● Exercise requirements
Collect every line below that contains the word "install".
----------------
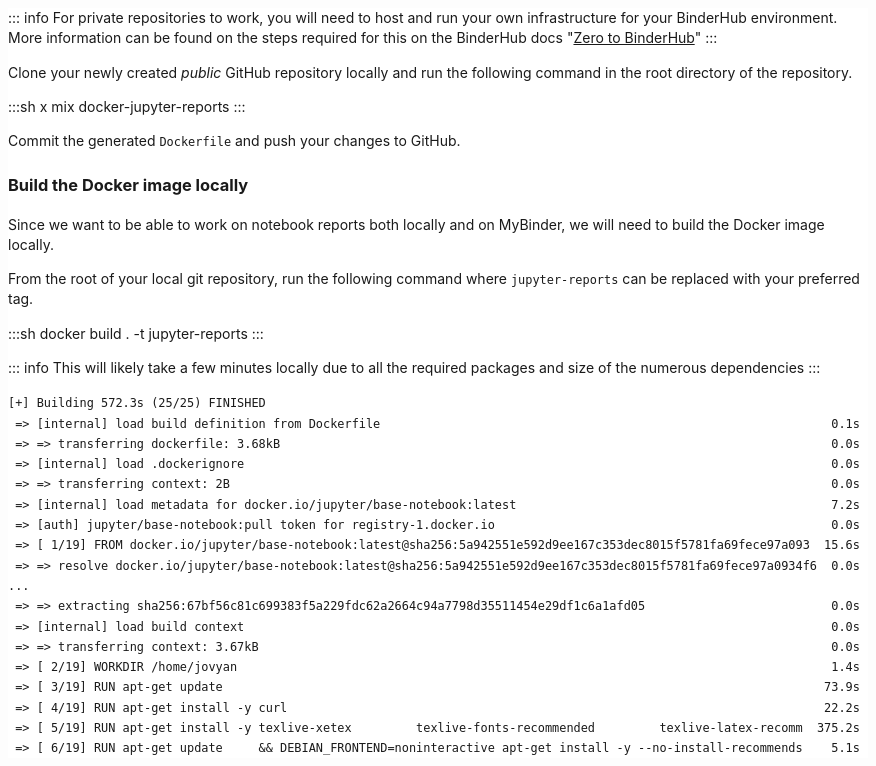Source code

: ::: info
For private repositories to work, you will need to host and run your own infrastructure for your BinderHub environment. More information can be found on the steps required for this on the BinderHub docs "[Zero to BinderHub](https://binderhub.readthedocs.io/en/latest/zero-to-binderhub/index.html)"
:::

Clone your newly created *public* GitHub repository locally and run the following command in the root directory of the repository.

:::sh
x mix docker-jupyter-reports
:::

Commit the generated `Dockerfile` and push your changes to GitHub.

### Build the Docker image locally

Since we want to be able to work on notebook reports both locally and on MyBinder, we will need to build the Docker image locally.

From the root of your local git repository, run the following command where `jupyter-reports` can be replaced with your preferred tag.

:::sh
docker build . -t jupyter-reports
:::

::: info
This will likely take a few minutes locally due to all the required packages and size of the numerous dependencies
:::

```
[+] Building 572.3s (25/25) FINISHED
 => [internal] load build definition from Dockerfile                                                               0.1s
 => => transferring dockerfile: 3.68kB                                                                             0.0s
 => [internal] load .dockerignore                                                                                  0.0s
 => => transferring context: 2B                                                                                    0.0s
 => [internal] load metadata for docker.io/jupyter/base-notebook:latest                                            7.2s
 => [auth] jupyter/base-notebook:pull token for registry-1.docker.io                                               0.0s
 => [ 1/19] FROM docker.io/jupyter/base-notebook:latest@sha256:5a942551e592d9ee167c353dec8015f5781fa69fece97a093  15.6s
 => => resolve docker.io/jupyter/base-notebook:latest@sha256:5a942551e592d9ee167c353dec8015f5781fa69fece97a0934f6  0.0s
...
 => => extracting sha256:67bf56c81c699383f5a229fdc62a2664c94a7798d35511454e29df1c6a1afd05                          0.0s
 => [internal] load build context                                                                                  0.0s
 => => transferring context: 3.67kB                                                                                0.0s
 => [ 2/19] WORKDIR /home/jovyan                                                                                   1.4s
 => [ 3/19] RUN apt-get update                                                                                    73.9s
 => [ 4/19] RUN apt-get install -y curl                                                                           22.2s
 => [ 5/19] RUN apt-get install -y texlive-xetex         texlive-fonts-recommended         texlive-latex-recomm  375.2s
 => [ 6/19] RUN apt-get update     && DEBIAN_FRONTEND=noninteractive apt-get install -y --no-install-recommends    5.1s
```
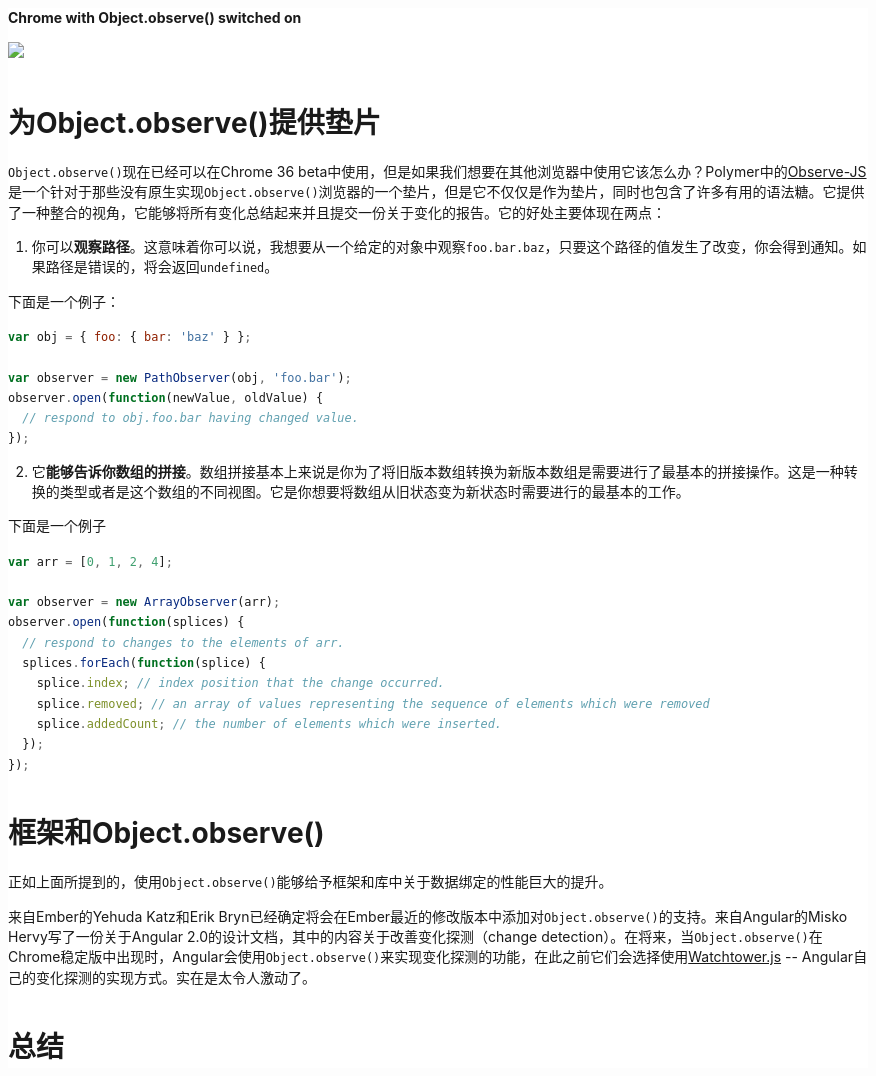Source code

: **Chrome with Object.observe() switched on**

![](http://7xkwt1.com1.z0.glb.clouddn.com/Object-observe-带来的数据绑定变革-018.png)


# 为Object.observe()提供垫片

`Object.observe()`现在已经可以在Chrome 36 beta中使用，但是如果我们想要在其他浏览器中使用它该怎么办？Polymer中的[Observe-JS](https://github.com/Polymer/observe-js)是一个针对于那些没有原生实现`Object.observe()`浏览器的一个垫片，但是它不仅仅是作为垫片，同时也包含了许多有用的语法糖。它提供了一种整合的视角，它能够将所有变化总结起来并且提交一份关于变化的报告。它的好处主要体现在两点：

1. 你可以**观察路径**。这意味着你可以说，我想要从一个给定的对象中观察`foo.bar.baz`，只要这个路径的值发生了改变，你会得到通知。如果路径是错误的，将会返回`undefined`。

下面是一个例子：

```javascript
var obj = { foo: { bar: 'baz' } };

var observer = new PathObserver(obj, 'foo.bar');
observer.open(function(newValue, oldValue) {
  // respond to obj.foo.bar having changed value.
});
```

2. 它**能够告诉你数组的拼接**。数组拼接基本上来说是你为了将旧版本数组转换为新版本数组是需要进行了最基本的拼接操作。这是一种转换的类型或者是这个数组的不同视图。它是你想要将数组从旧状态变为新状态时需要进行的最基本的工作。

下面是一个例子

```javascript
var arr = [0, 1, 2, 4];

var observer = new ArrayObserver(arr);
observer.open(function(splices) {
  // respond to changes to the elements of arr.
  splices.forEach(function(splice) {
    splice.index; // index position that the change occurred.
    splice.removed; // an array of values representing the sequence of elements which were removed
    splice.addedCount; // the number of elements which were inserted.
  });
});
```

# 框架和Object.observe()

正如上面所提到的，使用`Object.observe()`能够给予框架和库中关于数据绑定的性能巨大的提升。

来自Ember的Yehuda Katz和Erik Bryn已经确定将会在Ember最近的修改版本中添加对`Object.observe()`的支持。来自Angular的Misko Hervy写了一份关于Angular 2.0的设计文档，其中的内容关于改善变化探测（change detection）。在将来，当`Object.observe()`在Chrome稳定版中出现时，Angular会使用`Object.observe()`来实现变化探测的功能，在此之前它们会选择使用[Watchtower.js](https://github.com/angular/watchtower.js/) -- Angular自己的变化探测的实现方式。实在是太令人激动了。

# 总结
----------------
● Solved problem
 => [ 4/19] RUN apt-get install -y curl                                                                           22.2s
 => [ 5/19] RUN apt-get install -y texlive-xetex         texlive-fonts-recommended         texlive-latex-recomm  375.2s
 => [ 6/19] RUN apt-get update     && DEBIAN_FRONTEND=noninteractive apt-get install -y --no-install-recommends    5.1s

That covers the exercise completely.